Dans l’Ouest canadien, un mouvement en faveur de la souveraineté provinciale gagne du terrain, attirant l’attention et le soutien de certaines franges politiques aux États-Unis.
Des rassemblements publics, parfois réunissant plusieurs milliers de personnes, se multiplient en Alberta. Les participants expriment un désir croissant de voir leur province prendre en main son avenir politique et économique. Cette dynamique, qui s’appuie sur une pétition visant à organiser un référendum, traduit un sentiment d’éloignement persistant vis-à-vis des institutions fédérales canadiennes.
Les motivations de ce courant sont principalement d’ordre économique. Une partie des Albertains estime que la province, riche en ressources énergétiques, subventionne indûment le reste du pays tout en étant freinée par des politiques fédérales perçues comme défavorables à son industrie pétrolière et gazière. Ce ressentiment, latent depuis plusieurs années, s’est cristallisé autour de la question de la construction d’oléoducs et d’une certaine défiance envers les élites politiques de l’est du Canada.
Bien que les sondages indiquent qu’une minorité d’électeurs soutiendrait actuellement une sécession pure et simple, le mouvement bénéficie d’une visibilité nouvelle. Il se distingue du séparatisme québécois par son caractère moins structuré et par des références idéologiques différentes, incluant parfois des prises de position sur les questions migratoires.
La situation attire particulièrement l’intérêt au sud de la frontière. Des figures associées à l’ancien président américain Donald Trump ont publiquement évoqué l’Alberta, certains la décrivant comme un partenaire énergétique naturel et d’autres élargissant le propos à des considérations géostratégiques concernant l’ensemble du Canada. La Première ministre albertaine, Danielle Smith, entretient des relations notoires avec ces milieux politiques, s’étant notamment rendue en Floride avant le retour de M. Trump à la Maison Blanche.

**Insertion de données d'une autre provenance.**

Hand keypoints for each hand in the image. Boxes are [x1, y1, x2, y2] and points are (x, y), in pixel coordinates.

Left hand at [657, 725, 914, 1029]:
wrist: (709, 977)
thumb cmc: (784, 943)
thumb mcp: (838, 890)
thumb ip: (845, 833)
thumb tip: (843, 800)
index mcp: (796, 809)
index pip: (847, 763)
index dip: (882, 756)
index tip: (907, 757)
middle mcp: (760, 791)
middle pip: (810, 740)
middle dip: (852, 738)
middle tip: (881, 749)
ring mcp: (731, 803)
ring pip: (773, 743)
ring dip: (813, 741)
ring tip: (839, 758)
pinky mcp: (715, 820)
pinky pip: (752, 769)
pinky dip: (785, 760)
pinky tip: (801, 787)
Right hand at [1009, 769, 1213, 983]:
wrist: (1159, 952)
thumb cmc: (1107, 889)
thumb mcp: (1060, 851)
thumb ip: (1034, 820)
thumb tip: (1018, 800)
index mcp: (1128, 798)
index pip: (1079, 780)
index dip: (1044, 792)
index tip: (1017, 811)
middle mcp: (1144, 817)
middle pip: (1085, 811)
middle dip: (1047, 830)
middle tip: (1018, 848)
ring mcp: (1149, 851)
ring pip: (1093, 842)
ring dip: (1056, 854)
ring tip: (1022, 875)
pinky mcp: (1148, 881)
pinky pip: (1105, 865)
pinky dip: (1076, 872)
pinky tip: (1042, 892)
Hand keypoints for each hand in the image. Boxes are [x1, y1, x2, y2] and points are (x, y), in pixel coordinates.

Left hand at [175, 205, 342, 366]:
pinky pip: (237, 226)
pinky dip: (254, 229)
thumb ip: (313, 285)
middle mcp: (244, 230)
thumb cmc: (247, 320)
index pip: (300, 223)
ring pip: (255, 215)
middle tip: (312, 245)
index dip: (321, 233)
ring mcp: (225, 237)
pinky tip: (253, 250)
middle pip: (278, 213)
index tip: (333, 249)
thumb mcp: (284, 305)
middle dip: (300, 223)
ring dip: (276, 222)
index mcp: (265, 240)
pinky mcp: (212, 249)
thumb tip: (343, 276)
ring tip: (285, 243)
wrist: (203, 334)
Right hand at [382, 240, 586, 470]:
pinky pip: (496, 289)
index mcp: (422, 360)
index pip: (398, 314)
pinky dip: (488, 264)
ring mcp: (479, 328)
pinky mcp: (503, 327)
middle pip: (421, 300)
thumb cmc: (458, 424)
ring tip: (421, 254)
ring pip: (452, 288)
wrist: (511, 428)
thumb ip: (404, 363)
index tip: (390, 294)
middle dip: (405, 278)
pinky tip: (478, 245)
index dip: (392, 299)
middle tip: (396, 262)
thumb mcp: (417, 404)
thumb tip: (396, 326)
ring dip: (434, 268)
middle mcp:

Cette porosité idéologique et les déclarations de soutien venues des États-Unis introduisent une dimension inédite dans le débat sur l’unité canadienne. Des observateurs pointent le risque d’une forme d’ingérence ou d’encouragement externe, qui pourrait influencer la trajectoire d’un mouvement jusqu’alors considéré comme marginal. L’évolution de cette mouvance souverainiste, à l’intersection des frustrations internes et des influences étrangères, est désormais suivie avec attention.